Today, 10/10, I was thirty-three years old, the age of the Redemptioner. I lived in an era of Old Testamentary disasters, media-genic catastrophes of which depictions swarmed around Internet pages, television and newspapers. A Tsunami off the coast of Sumatra had killed 120,000 people, an earthquake in Bam, Iran had killed 25,000, an earthquake in Kashmir had killed 30,000, pushing from the frontpages the 1,500 dead from the landslide in Guatemala and the old news from the hurricane Katrina in New Orleans that had shocked America.
I lived under a constant threat of a terrorist attack like the double quadruple London attacks of 7/7 or the train blasts of 3/11 in Madrid, Spain, or at least this I was told by my government that was fighting a War Against Terrorism. They were hunting the perpetrators of the 9/11 attacks that had destroyed the Twin Towers and the Pentagon, killing more than 2,700 people. American troops had since invaded Afghanistan and Iraq, wars that had killed more than 100,000 Iraqi civilians and more than 2,000 American troops. America was fighting terrorists of Al-Qaeda – the Base – and supporters of former Ba’athist dictator Saddam Hussein, who was now facing trial by his people for murdering 200,000 of his people.
It was an early Monday morning, I had awoken at five in order to write as I used to do. I tried to assess my emotion. I felt like masturbating. I tried to think of an arousing fantasy to stimulate my awakening senses and awake, but I wasn’t susceptible for any images. I was plagued by a common sense of lost meaning. To live, this mattered, but nothing in life exceeded in importance beyond this simple statement.
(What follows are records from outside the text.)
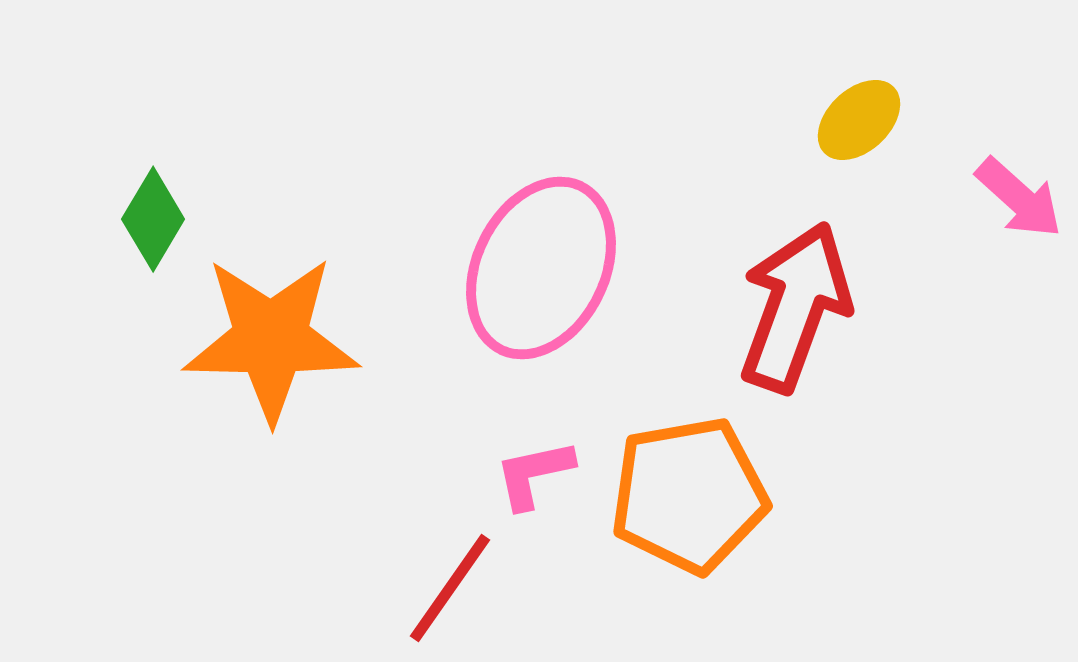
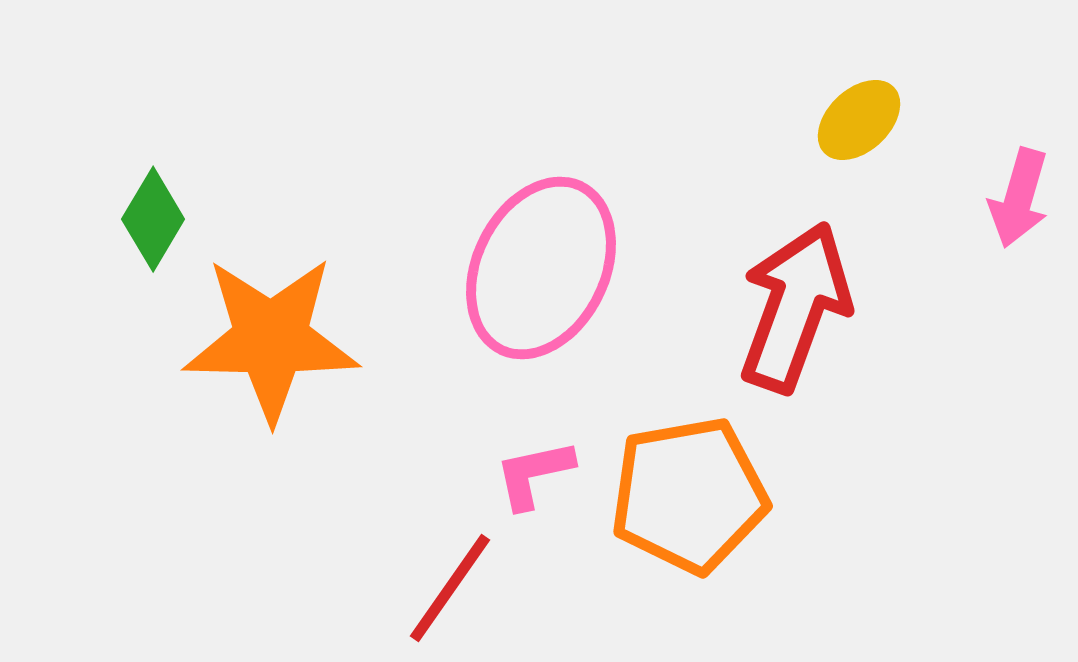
pink arrow: rotated 64 degrees clockwise
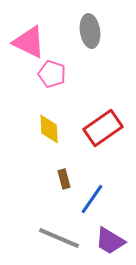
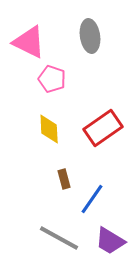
gray ellipse: moved 5 px down
pink pentagon: moved 5 px down
gray line: rotated 6 degrees clockwise
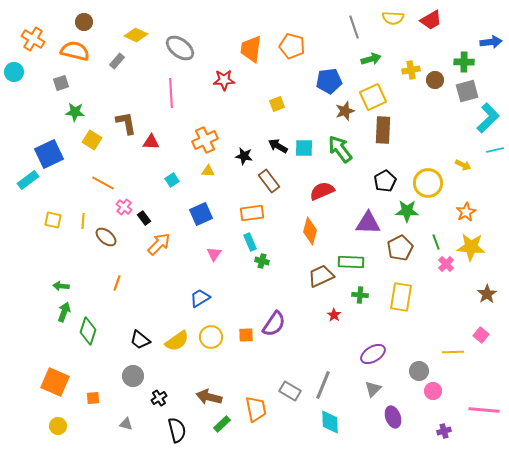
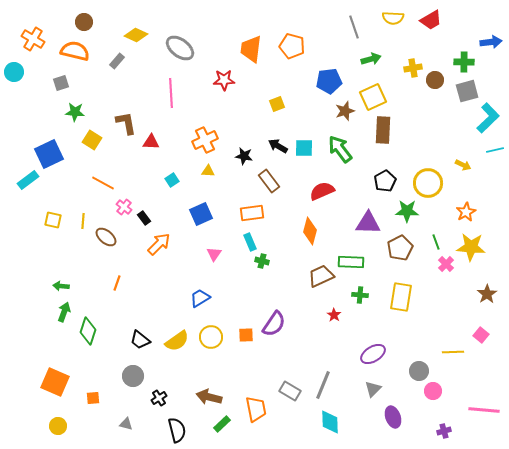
yellow cross at (411, 70): moved 2 px right, 2 px up
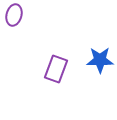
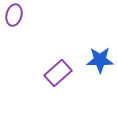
purple rectangle: moved 2 px right, 4 px down; rotated 28 degrees clockwise
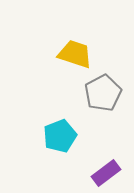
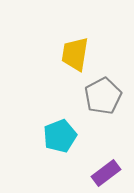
yellow trapezoid: rotated 99 degrees counterclockwise
gray pentagon: moved 3 px down
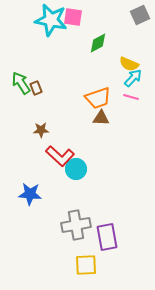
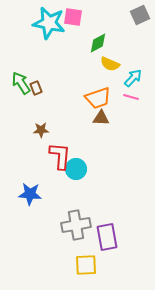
cyan star: moved 2 px left, 3 px down
yellow semicircle: moved 19 px left
red L-shape: rotated 128 degrees counterclockwise
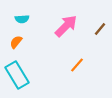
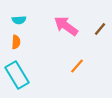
cyan semicircle: moved 3 px left, 1 px down
pink arrow: rotated 100 degrees counterclockwise
orange semicircle: rotated 144 degrees clockwise
orange line: moved 1 px down
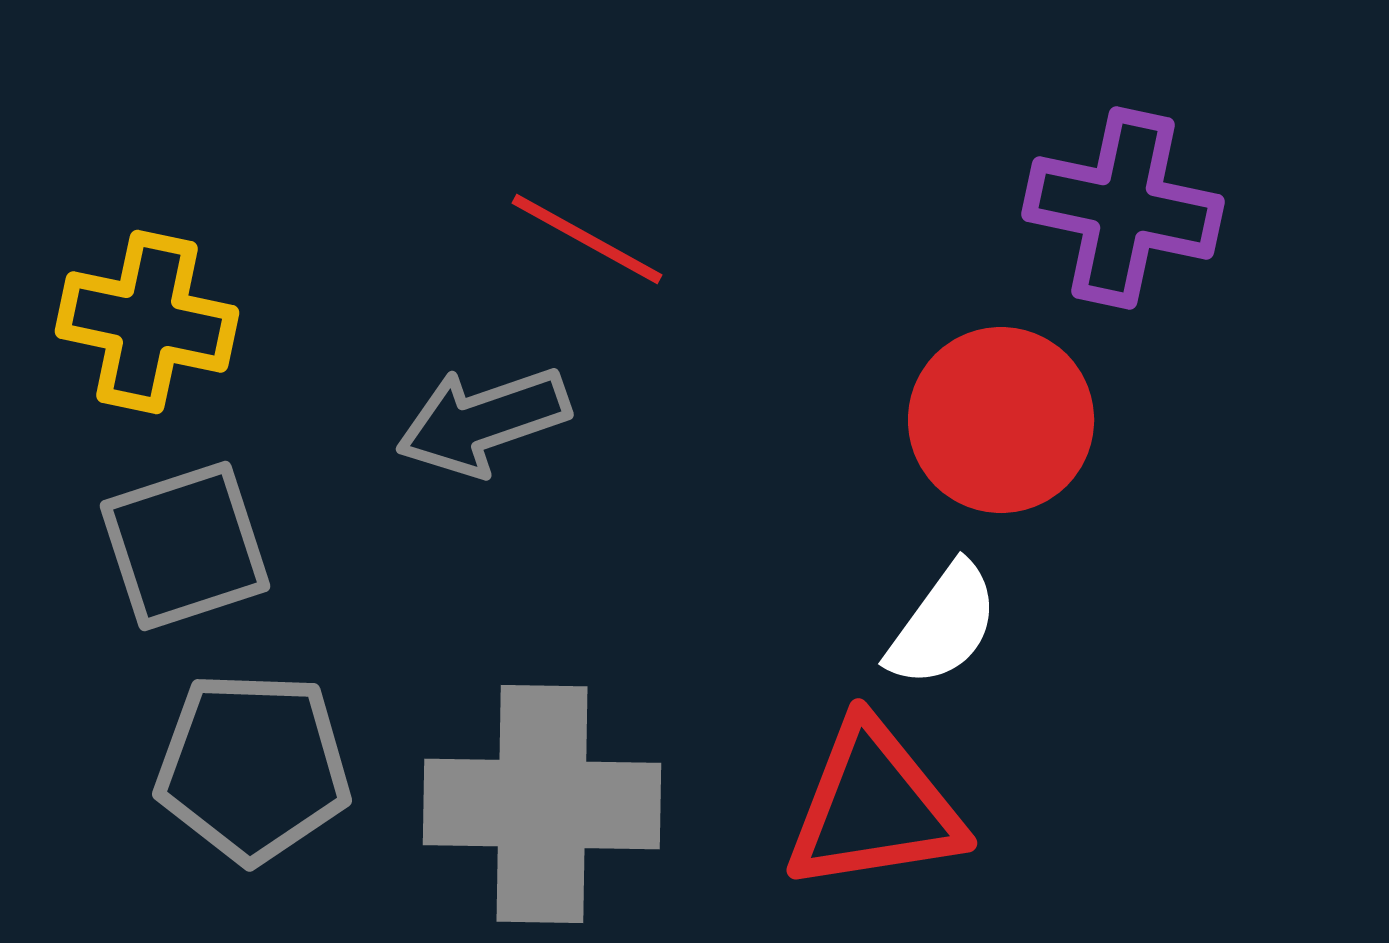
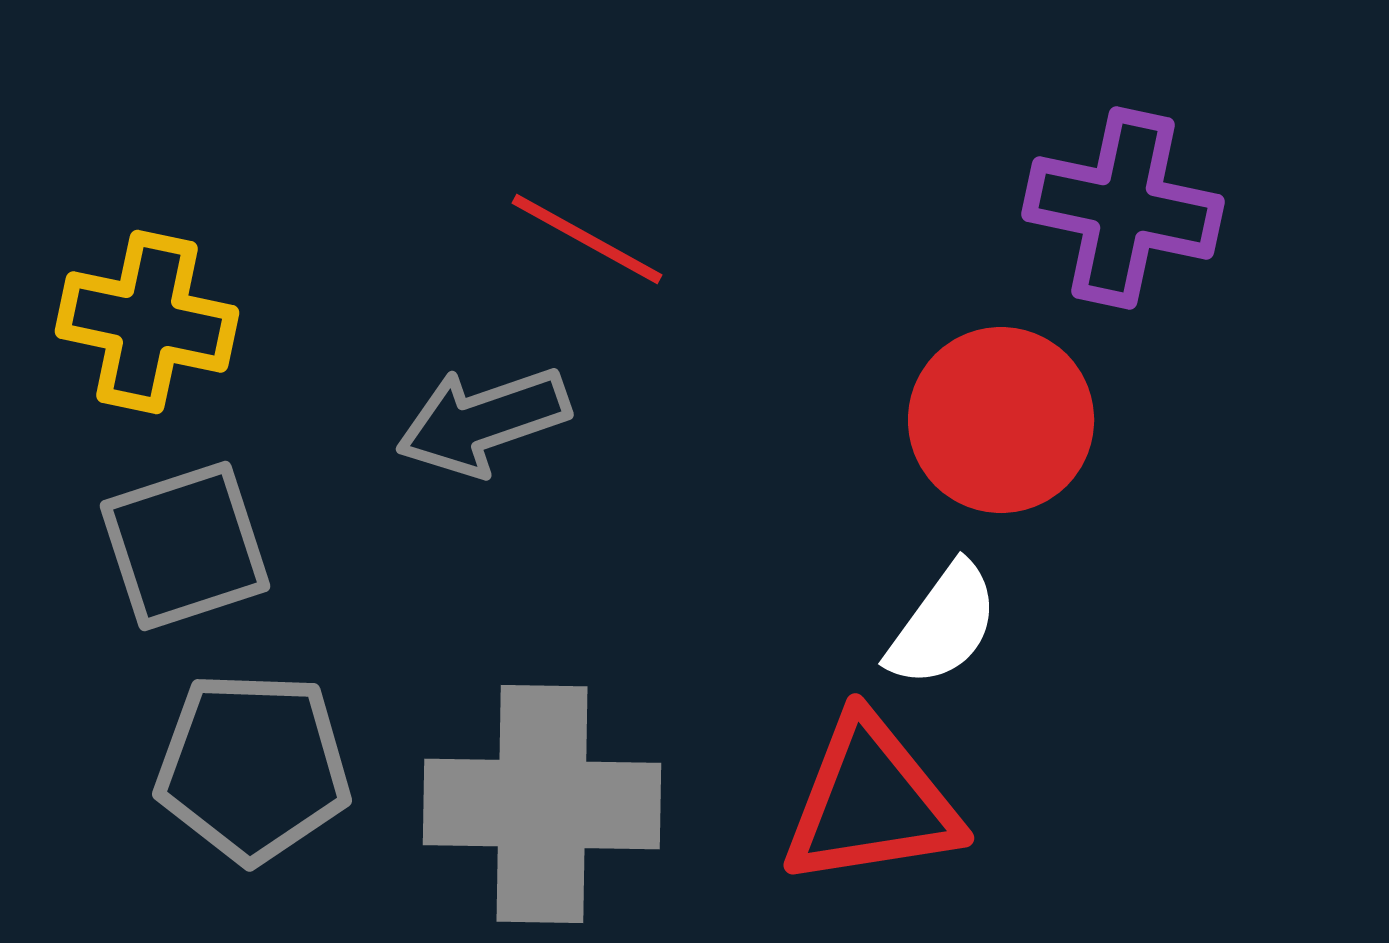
red triangle: moved 3 px left, 5 px up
In life, man is responsible for creating his own meaning. We all create a delusion and attempt to firmly believe in it. But my mind was weak, I quickly hesitated, doubted and concluded to disbelief.
Many thoughts made me sick. Although I was thrilled by many, most experiences to be honest, but the existential nucleus of my perception was boredom, bored, boring. I could get easiest aroused sexually. This was the most obstinate instinct I possessed, the lightest, and therefore the greatest delusion. It was the only emotion or experience that I could briefly be convinced by and believe in for the full moment that it lasted. But this submission was only a short lasting forgetfulness, yet complete. It was the only submission that I was able to undergo that was heartfelt. Most enjoyments I was able to generate, were delusions of consciousness, calculated mechanisms that were executed by a halfhearted conviction. I knew life’s meaning was true, but false to the mind if I was able to create it by heart.